Qatar squashes independence of free press advocacy group mere months after it opened
Director and staff of Doha-based resign amid pressure from gov't.
By CARRIE SHEFFIELD
The future appears murky for a Doha-based center that aims to protect beleaguered journalists worldwide after its director and staff resigned amid pressure from the Qatari government.
Those monitoring global press freedom say the recent events in Doha constitute a blow to free speech in the Arab world, where members of the media are regularly censored.
Robert Menard, former director of the Doha Center for Media Freedom, said he tendered his resignation, effective this past Sunday, because he was not being allowed to accomplish the organization's mission of promoting free speech and assisting persecuted reporters.
Menard told The Jerusalem Post by e-mail on Wednesday that he had been subjected to various problematic pressures since the center's launch last October. Most vexing was a proposal from Sheikh Hamad bin Thamer al-Thani, chairman of the organization's board of governors and of the government-owned Al-Jazeera TV station, to establish a steering committee controlled by representatives of Qatari Emir Sheikh Hamad bin Khalifa al-Thani.
"It was unacceptable," Menard said. "We could not work anymore under the conditions that some wanted to impose, and that would have driven the center to be directly dependent on the authorities."

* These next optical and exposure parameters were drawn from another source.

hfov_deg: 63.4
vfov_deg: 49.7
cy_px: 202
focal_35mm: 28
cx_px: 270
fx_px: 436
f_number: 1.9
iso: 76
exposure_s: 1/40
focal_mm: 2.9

Menard said he has since returned to Paris, where he ran the free press advocacy group Reporters Without Borders for 23 years. He is contemplating his next move and said the future of the Doha Centre was in the Qataris' hands.
"I want to be optimistic, even if this part of the world is one of the most repressive on the planet," he said. "The fact itself that a center like the one in Doha was able to work, even for a few months, in complete freedom, proves that this region is not destined to immobilization. We have to keep fighting."

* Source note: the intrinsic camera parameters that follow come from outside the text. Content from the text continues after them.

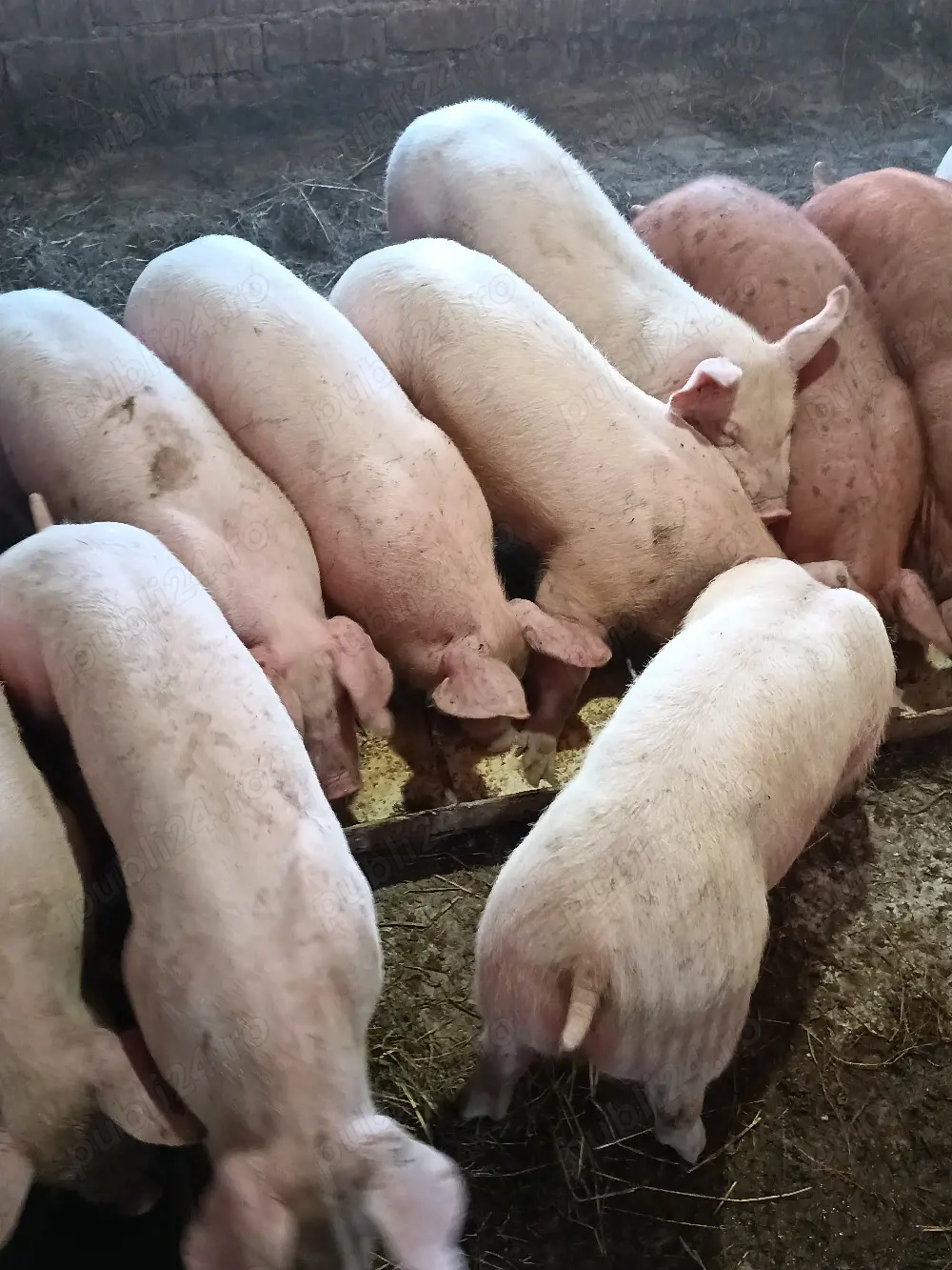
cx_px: 476
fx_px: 1320
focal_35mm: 36
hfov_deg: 39.7
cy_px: 635
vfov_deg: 51.4
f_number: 1.75
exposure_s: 1/25.1
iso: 2373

Sponsored by the emir's wife, Sheikha Mozah Nasser al-Misnad, and Reporters Without Borders, the center has extended grants to more than 250 journalists in peril. Qatar's Economy and Finance Ministry provides the center's $4 million annual budget.
The center did not respond to telephone and e-mail requests for comment, and calls to its main number yielded a recording saying the line had been suspended. Representatives of Al-Jazeera and Sheikha Mozah did not return requests for comment.
"Initiatives like the Doha Center are absolutely needed in the region," said Larry Kilman, a spokesman for the World Association of Newspapers and News Publishers, which includes the Arab Press Network. "It's all censored. The basic line is there are red lines that can't be crossed, there are subjects that can't be tackled."
"It is by no means considered a free press in the [Persian] Gulf."
Menard's detractors said the flamboyant Frenchman, known for his controversial campaigns and banners, did not understand the social mores of conservative Qatar, where women are expected to wear full-length abayas and avoid public sporting events, and alcohol consumption is largely confined to Western hotels.
Menard provoked outrage this spring by unknowingly allowing the center to co-sponsor a World Press Freedom Day event attended by editors from the Danish newspaper Jyllands-Posten, scorned by the Muslim world for publishing cartoons of the prophet Muhammad in 2005.
Kilman compared those who say Menard tried to do too much, too fast to Communist officials asserting that the Chinese people aren't ready for democracy and prefer stability over volatility.
"We would like to see full press freedom granted everywhere as fast as possible," he said. "It's been missing for far too long."